Fundamental risk

Q10B, exam 2005. Can I say systemmatic risk instead of fundamental risk? I think they are the same thing. - sticky

more or less… but fundamental risk is only used in the context of long-short and pair trades (not using a perfect substitute), while systematic risk is used in the context of long-short and also in the context of long only

I said systemmatic risk in my answer. Should I give mark to myself? :slight_smile: - sticky

fundamental = unsystematic. When you diversify the systematic risk, you are left with the fundamental risk.

from memory it’s the risk one faces due to limited perfect substitutes…

Sorry Sticky no points as Fsa-sucker points out Fundamental is Unsystematic b/c its Idiosyncratic risk.

No, fundamental is both systematic + unsystematic risk

Fundamental is Company specific, so hence should be only Unsystematic

not sure about this, but because of fundamental risk, you are exposed to systematic risk, as you are not “market neutral” so, actually, I guess fundamental is not a “comparable” term to systematic or unsystematic risk. It is just one risk that “triggers” other risks

i believe fundamental risk is just a risk that affects company.

^CSK so you are agreeing its not systematic then :slight_smile:

I agree with willy. Fundamental = Company Specific = Unsystematic.

No http://financial-education.com/2007/10/09/fundamental-risk-and-arbitrage-strategies/ As i said fundamental risk is both systematic and unsystematic.

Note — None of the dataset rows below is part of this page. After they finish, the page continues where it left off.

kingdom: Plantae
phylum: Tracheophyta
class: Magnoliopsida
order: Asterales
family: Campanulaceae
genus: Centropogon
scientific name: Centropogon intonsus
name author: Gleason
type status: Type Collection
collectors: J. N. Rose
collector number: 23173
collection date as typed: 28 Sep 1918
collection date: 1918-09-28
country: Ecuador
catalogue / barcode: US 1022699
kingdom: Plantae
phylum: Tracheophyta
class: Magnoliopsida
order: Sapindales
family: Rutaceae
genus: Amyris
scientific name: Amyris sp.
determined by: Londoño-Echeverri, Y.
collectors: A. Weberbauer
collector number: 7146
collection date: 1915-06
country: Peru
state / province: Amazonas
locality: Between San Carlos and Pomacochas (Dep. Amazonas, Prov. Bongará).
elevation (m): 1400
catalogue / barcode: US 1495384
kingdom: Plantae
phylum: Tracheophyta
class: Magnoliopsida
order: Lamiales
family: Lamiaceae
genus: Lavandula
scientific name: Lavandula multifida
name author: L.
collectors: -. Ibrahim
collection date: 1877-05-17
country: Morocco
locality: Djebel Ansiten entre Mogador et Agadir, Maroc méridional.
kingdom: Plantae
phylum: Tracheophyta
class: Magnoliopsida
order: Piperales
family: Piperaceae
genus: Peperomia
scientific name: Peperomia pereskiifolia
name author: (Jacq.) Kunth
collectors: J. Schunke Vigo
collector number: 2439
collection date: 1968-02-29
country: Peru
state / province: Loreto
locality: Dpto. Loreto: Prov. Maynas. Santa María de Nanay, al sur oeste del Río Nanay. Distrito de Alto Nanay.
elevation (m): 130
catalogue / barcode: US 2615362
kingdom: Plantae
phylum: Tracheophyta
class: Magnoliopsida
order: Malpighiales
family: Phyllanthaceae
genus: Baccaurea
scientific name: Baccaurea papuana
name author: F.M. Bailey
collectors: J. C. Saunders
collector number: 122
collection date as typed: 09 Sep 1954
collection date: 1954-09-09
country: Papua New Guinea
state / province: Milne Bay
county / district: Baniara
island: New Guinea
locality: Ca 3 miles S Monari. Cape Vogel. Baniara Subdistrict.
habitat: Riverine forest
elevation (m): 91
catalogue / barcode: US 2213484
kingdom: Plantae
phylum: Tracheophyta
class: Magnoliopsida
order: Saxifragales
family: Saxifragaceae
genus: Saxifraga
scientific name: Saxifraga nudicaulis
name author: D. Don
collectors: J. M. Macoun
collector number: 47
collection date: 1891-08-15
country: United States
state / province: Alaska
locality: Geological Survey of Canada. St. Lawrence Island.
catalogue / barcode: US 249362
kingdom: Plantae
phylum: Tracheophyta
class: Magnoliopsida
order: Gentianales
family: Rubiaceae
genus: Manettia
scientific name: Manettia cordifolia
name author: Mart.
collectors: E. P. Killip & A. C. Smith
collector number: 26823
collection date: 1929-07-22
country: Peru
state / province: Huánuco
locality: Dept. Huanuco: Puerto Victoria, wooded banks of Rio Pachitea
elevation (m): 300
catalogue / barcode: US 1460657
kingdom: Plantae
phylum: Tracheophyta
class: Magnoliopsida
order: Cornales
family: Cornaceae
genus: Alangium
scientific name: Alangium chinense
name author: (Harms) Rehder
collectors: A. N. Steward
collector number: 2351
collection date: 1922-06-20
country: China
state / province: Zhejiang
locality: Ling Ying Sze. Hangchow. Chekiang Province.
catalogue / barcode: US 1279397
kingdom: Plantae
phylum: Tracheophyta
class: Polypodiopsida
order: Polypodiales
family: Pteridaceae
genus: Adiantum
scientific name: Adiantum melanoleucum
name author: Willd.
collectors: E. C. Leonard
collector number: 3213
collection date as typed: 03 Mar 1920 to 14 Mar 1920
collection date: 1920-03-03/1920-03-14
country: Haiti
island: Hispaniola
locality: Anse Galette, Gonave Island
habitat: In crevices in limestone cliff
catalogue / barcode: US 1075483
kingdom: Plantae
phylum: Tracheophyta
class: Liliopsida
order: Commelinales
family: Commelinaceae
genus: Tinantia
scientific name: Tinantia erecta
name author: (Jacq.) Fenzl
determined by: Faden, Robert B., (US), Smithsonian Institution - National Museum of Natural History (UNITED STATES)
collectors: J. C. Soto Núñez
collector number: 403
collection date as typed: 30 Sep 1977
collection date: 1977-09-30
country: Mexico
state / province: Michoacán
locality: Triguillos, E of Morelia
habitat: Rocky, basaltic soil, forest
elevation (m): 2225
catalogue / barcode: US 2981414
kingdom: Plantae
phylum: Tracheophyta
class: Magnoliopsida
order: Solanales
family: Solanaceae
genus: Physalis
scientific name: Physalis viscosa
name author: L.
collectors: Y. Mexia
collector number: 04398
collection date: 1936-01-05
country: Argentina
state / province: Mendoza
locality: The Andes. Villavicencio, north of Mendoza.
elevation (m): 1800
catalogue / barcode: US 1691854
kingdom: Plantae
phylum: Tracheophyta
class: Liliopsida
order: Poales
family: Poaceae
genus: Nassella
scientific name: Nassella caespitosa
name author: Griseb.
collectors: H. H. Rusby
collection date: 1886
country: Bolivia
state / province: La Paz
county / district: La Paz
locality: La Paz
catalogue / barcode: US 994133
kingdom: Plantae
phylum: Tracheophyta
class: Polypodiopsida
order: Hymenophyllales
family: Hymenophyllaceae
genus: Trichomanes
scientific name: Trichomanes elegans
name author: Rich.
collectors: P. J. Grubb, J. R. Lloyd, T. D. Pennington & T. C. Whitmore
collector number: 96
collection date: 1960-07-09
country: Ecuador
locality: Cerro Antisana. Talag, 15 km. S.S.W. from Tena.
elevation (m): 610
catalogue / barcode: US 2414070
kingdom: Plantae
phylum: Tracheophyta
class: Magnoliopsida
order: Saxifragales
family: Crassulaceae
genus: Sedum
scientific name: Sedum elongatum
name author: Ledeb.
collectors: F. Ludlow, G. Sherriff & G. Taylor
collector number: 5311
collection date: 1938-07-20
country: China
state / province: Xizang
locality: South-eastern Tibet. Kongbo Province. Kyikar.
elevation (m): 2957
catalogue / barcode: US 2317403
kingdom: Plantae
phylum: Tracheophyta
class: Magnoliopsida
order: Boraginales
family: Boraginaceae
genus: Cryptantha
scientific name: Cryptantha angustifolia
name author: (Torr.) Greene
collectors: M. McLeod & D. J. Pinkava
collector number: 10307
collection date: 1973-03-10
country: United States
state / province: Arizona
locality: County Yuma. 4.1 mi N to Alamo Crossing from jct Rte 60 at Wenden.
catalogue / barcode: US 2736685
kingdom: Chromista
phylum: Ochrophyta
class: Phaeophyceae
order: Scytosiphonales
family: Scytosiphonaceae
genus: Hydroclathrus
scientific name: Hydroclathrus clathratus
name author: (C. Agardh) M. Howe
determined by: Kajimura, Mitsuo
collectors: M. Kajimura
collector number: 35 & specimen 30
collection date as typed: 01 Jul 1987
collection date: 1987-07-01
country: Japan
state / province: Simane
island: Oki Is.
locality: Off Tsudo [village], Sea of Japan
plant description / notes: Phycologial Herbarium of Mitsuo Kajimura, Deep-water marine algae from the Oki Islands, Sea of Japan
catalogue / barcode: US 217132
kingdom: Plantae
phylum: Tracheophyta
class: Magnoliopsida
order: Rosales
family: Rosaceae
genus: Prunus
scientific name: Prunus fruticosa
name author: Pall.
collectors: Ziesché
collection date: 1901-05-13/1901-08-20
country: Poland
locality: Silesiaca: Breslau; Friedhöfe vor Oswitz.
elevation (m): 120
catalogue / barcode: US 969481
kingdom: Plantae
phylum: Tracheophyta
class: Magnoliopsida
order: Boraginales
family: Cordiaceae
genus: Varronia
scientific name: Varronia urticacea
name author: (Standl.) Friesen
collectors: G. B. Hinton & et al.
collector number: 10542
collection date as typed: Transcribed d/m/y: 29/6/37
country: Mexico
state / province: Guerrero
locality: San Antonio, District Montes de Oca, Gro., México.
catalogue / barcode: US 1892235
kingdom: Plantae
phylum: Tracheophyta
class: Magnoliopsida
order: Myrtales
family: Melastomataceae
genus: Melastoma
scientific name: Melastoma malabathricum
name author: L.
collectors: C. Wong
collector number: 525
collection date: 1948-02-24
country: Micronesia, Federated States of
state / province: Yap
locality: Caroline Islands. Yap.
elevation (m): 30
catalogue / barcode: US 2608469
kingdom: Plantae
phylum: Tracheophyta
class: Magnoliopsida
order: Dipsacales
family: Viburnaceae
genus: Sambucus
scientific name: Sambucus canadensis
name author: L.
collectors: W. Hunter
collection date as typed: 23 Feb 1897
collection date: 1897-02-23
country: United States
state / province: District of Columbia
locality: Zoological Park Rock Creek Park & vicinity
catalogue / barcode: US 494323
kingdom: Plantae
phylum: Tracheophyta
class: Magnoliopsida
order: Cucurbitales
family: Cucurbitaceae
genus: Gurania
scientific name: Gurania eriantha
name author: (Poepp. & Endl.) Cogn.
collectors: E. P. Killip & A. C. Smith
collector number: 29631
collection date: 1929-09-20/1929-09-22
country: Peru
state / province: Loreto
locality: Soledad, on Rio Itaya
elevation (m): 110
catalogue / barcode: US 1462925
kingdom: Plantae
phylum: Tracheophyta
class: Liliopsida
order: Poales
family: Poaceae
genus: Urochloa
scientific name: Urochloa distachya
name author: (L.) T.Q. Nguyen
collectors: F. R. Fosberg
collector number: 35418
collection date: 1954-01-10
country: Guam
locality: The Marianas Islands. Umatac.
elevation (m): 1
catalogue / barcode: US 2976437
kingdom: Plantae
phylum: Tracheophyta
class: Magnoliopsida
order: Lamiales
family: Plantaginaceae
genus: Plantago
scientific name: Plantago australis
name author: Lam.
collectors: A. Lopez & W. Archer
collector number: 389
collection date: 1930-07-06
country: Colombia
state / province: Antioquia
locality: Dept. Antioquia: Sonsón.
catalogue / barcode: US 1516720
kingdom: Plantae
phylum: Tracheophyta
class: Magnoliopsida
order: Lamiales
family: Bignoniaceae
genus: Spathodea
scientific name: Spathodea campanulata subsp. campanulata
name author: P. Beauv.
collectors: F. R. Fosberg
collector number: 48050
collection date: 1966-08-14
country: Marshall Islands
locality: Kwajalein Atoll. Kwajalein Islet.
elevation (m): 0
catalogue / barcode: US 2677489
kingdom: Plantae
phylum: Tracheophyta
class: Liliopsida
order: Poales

CSK, you are like a See-Saw today :slight_smile:

Systematic fundamental risk, the object of traditional asset pricing theory, is related to exposures to non-diversifiable, economy-wide risk factors. In a frictionless economy with rational investors, all comovement in stock prices should be related to changes in systematic fundamentals. Firm-specific fundamental risk is related to changes in firm-specific fundamentals that are uncorrelated across firms. In the traditional view, such risk is diversifiable. Ok so we are both right :slight_smile: I guess it depends on teh context.

if you say so :wink:

a good example of fundamental risk is a risk of major earthquake, and this can be both considered systematic and unsystematic it is unsystematic in a sence that it will impact the companies directly affected by it, and systematic in a sence that it will also affect the overall market, and it can’t be diversified

^ thats idiosyncratic risk

Not to throw a wrench in this thread but one thing I have been unlear about is condition #2 from below. Can anyone provide color. i saw it discussed before but hard to crystallize concept in my head. Persistent mispricing – two general conditions cause persistent mispriced securities 1) risk-averse arbitrageurs – ie no perfect substitutes exist 2) Systematic fundamental risk – since it is systematic, it cannot be diversified away.

volkovv Wrote: ------------------------------------------------------- > a good example of fundamental risk is a risk of > major earthquake, and this can be both considered > systematic and unsystematic > > it is unsystematic in a sence that it will impact > the companies directly affected by it, and > systematic in a sence that it will also affect the > overall market, and it can’t be diversified so Mr. Volkov (kak vas tam po imeni ochestvu) did we agree that fundamental is both systematic and non-systematic :)?